**ASSIGNED TASK:**
Reproduce word for word the part of the cat adoption post that opens with the words containing "I Just adopted" and closes with "him with me.".

**DOCUMENT SECTION:**
┌──

# Did I took the right decision?



## Charlotte (May 23, 2013)

I Just adopted my first cat♥! I'm happy.

I believe I made the right choice by choosing him. He is physically cute, sweet, loves being pet and we instantly 'clicked'. He seems to feel calm with me. He likes my smell (he is currently sleeping on my laundry basket, lol♥) and didn't look frightened or scared when I took him home. Instead, he cuddled in my arms and slept all the way home, then -once I placed him on my room- got outside his carrier, walked around the room, drank some water, ate a little bit, and looked for a place to hide. We played for a few minutes and then he slept on my laundry basket. 

Yet, I wonder if I took the right decision by taking him with me.

His previous 'owner', a.k.a foster mom, was very upset about letting him go. She started crying and didn't want to let him go. He kept saying she still needed more time to say goodbye, and that she wanted to take him home to comfort him (he was scare, since there were dogs barking). She told me she was already thinking about keeping him if nobody asked for him, when I called. I felt guilty, very guilty, and told her that she should keep the cat if she felt she would miss him so much. But she said 'no', saying that she already had too many cats to take care of. 

So, all the way home, I was just wondering if I made the right choice by taking my cat away from a woman who was crying over the idea of letting him go. I felt that maybe she needed him more then me, and was wondering if I should had insisted more on her taking him. Or maybe I should have politely deny wanting him (even if I wanted otherwise). I have the urge to call her and tell her that if she ever feels losing him is too hard, just let me know and I'll return it to her.

└──

**DATA PROVIDED:**
┌──

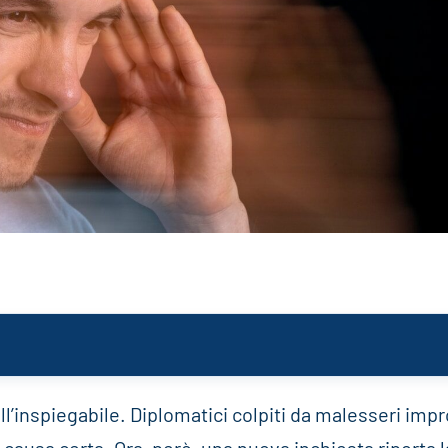
ll’inspiegabile. Diplomatici colpiti da malesseri impr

└──

**SOLUTION TO THIS TASK:**
I Just adopted my first cat♥! I'm happy.

I believe I made the right choice by choosing him. He is physically cute, sweet, loves being pet and we instantly 'clicked'. He seems to feel calm with me. He likes my smell (he is currently sleeping on my laundry basket, lol♥) and didn't look frightened or scared when I took him home. Instead, he cuddled in my arms and slept all the way home, then -once I placed him on my room- got outside his carrier, walked around the room, drank some water, ate a little bit, and looked for a place to hide. We played for a few minutes and then he slept on my laundry basket. 

Yet, I wonder if I took the right decision by taking him with me.